If a line in the data holds "Menu", copy that line out in full.

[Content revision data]
_ _ _ _ _ _ _

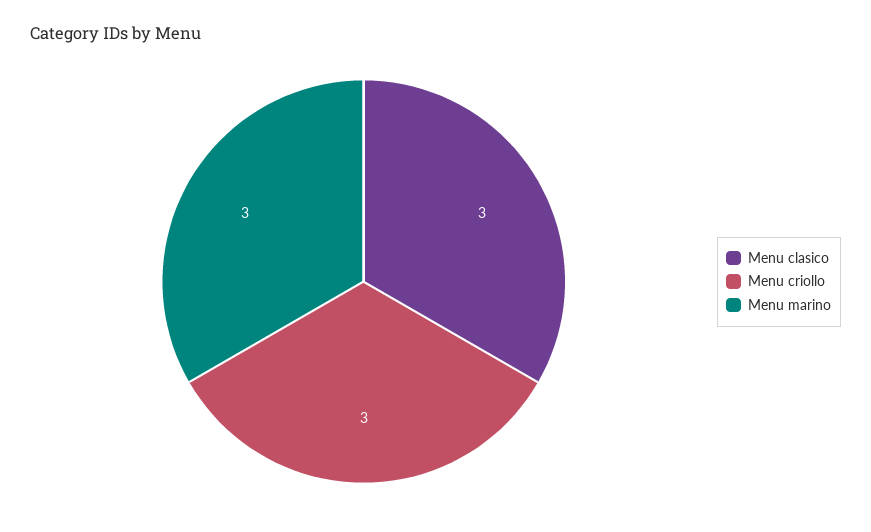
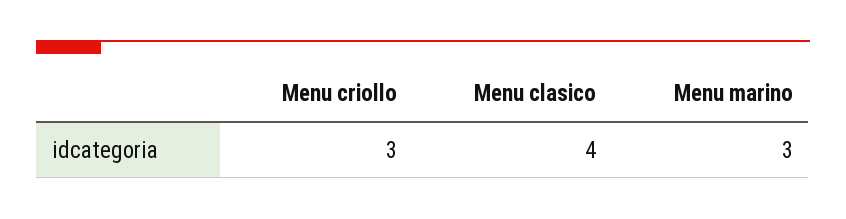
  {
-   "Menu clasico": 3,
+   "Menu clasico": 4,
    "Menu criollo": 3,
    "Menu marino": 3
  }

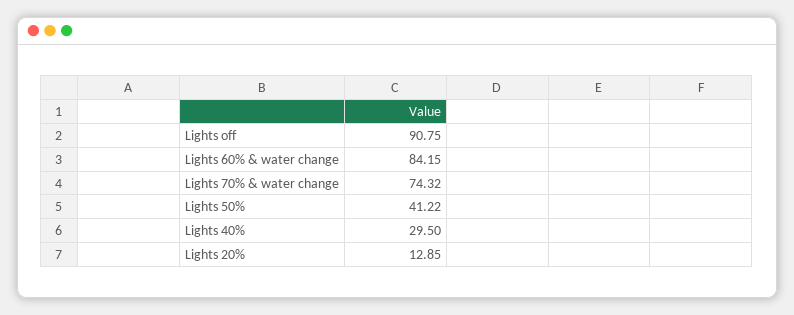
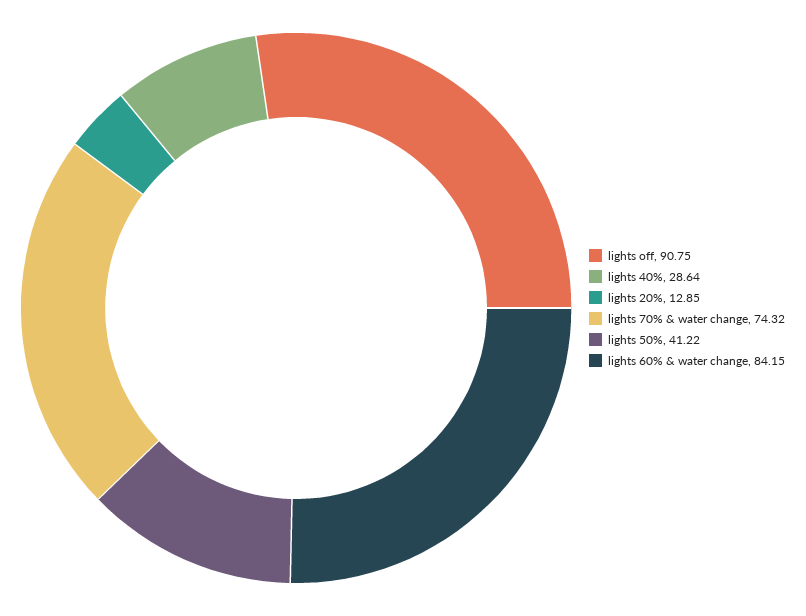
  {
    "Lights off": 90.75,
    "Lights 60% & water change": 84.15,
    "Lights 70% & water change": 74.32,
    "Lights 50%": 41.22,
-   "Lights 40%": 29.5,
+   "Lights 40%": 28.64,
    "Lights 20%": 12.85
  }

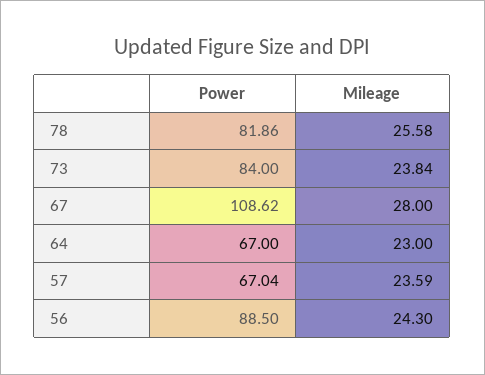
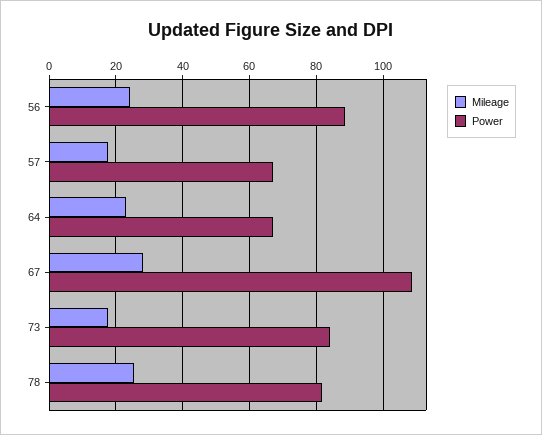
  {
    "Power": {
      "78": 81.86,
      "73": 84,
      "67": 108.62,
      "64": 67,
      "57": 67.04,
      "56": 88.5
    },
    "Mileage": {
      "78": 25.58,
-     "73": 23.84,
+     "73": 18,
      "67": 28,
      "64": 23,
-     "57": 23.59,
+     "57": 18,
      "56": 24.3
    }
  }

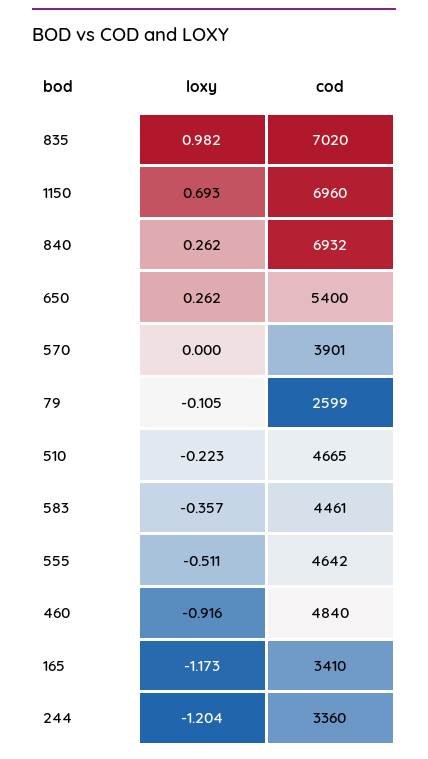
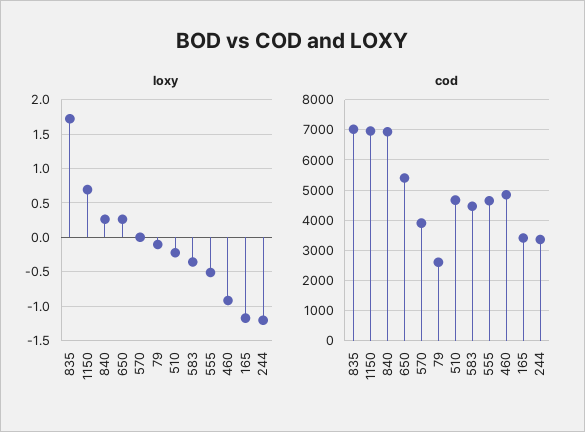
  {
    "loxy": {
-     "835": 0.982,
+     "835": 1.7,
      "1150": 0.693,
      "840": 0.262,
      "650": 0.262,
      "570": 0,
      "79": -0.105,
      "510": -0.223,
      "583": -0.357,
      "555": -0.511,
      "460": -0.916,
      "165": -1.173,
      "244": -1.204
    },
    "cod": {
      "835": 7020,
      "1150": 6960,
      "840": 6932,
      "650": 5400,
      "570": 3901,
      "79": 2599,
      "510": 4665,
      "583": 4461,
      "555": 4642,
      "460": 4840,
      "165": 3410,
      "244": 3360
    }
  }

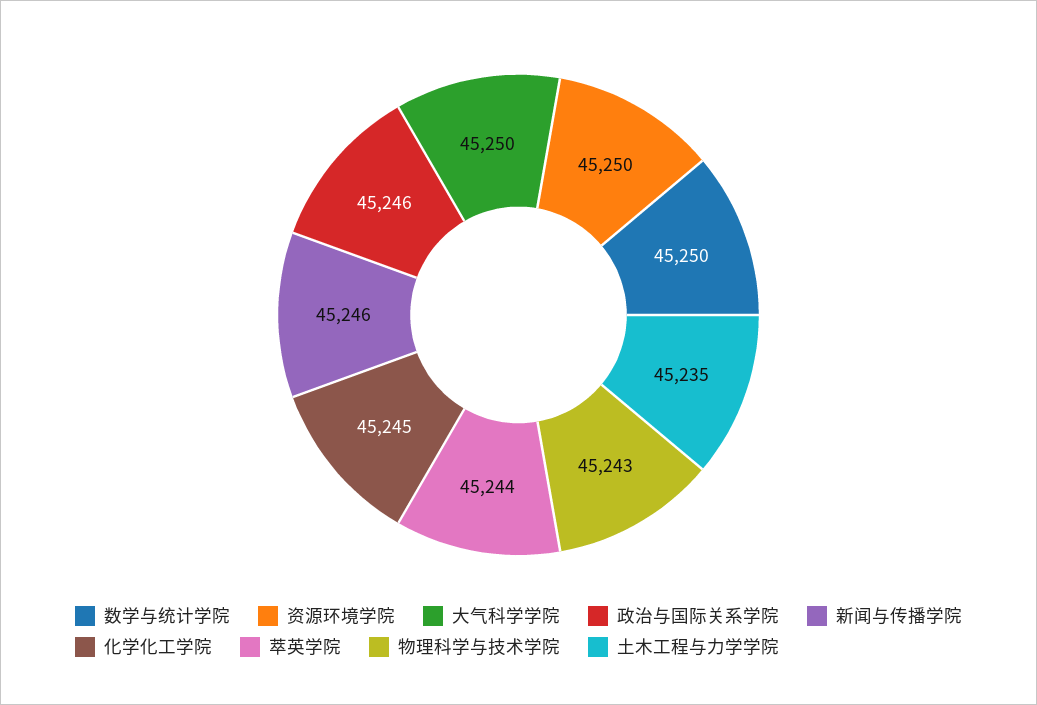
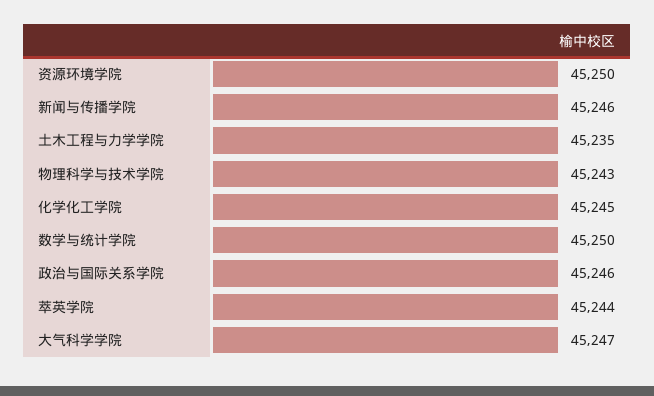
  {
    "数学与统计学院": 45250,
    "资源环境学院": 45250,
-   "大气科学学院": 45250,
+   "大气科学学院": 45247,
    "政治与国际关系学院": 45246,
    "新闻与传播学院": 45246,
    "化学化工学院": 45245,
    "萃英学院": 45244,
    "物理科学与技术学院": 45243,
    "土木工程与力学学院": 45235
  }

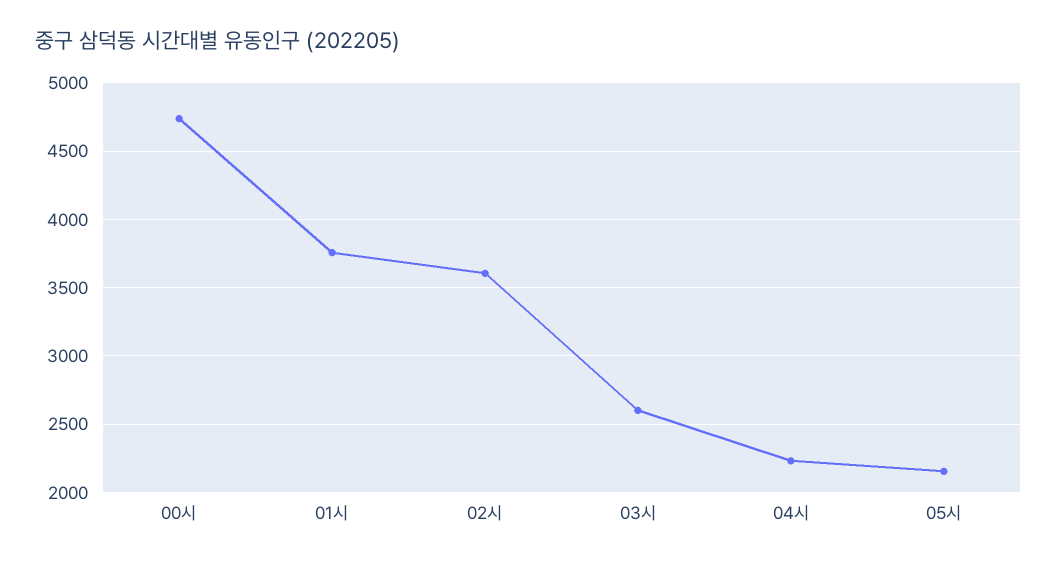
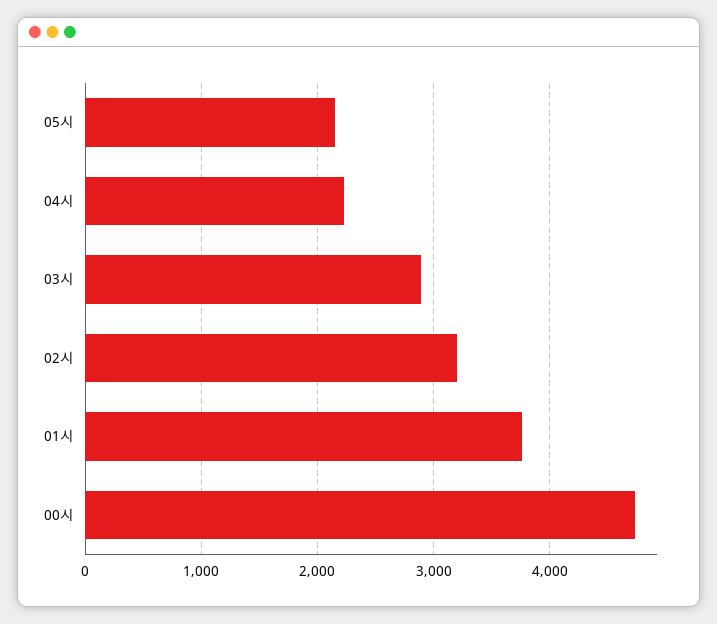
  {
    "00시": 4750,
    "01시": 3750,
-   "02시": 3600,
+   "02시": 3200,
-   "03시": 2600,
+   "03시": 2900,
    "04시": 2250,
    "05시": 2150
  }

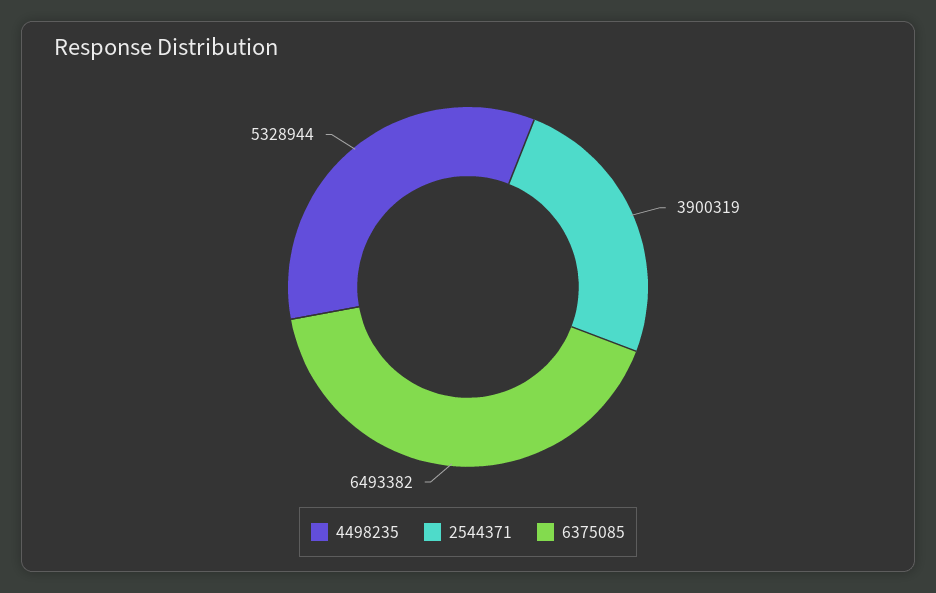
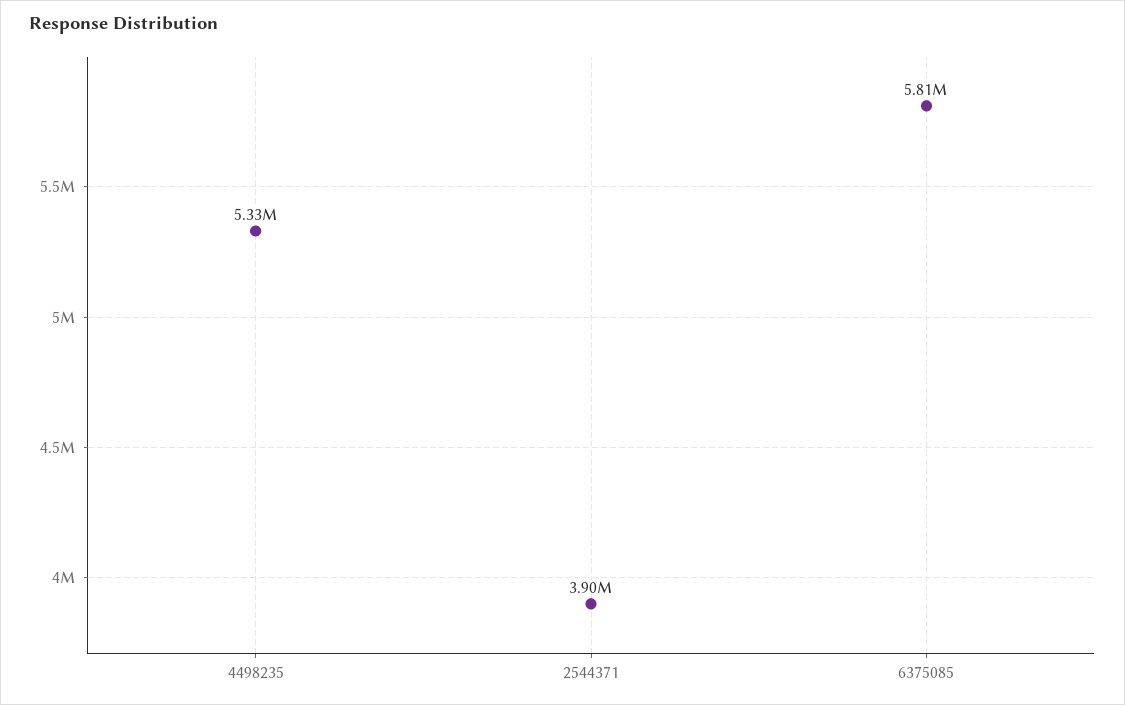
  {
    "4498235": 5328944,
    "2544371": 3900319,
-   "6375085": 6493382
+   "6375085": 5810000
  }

_ _ _ _ _ _ _

### Response box
-   "Menu clasico": 3,
+   "Menu clasico": 4,
    "Menu criollo": 3,
    "Menu marino": 3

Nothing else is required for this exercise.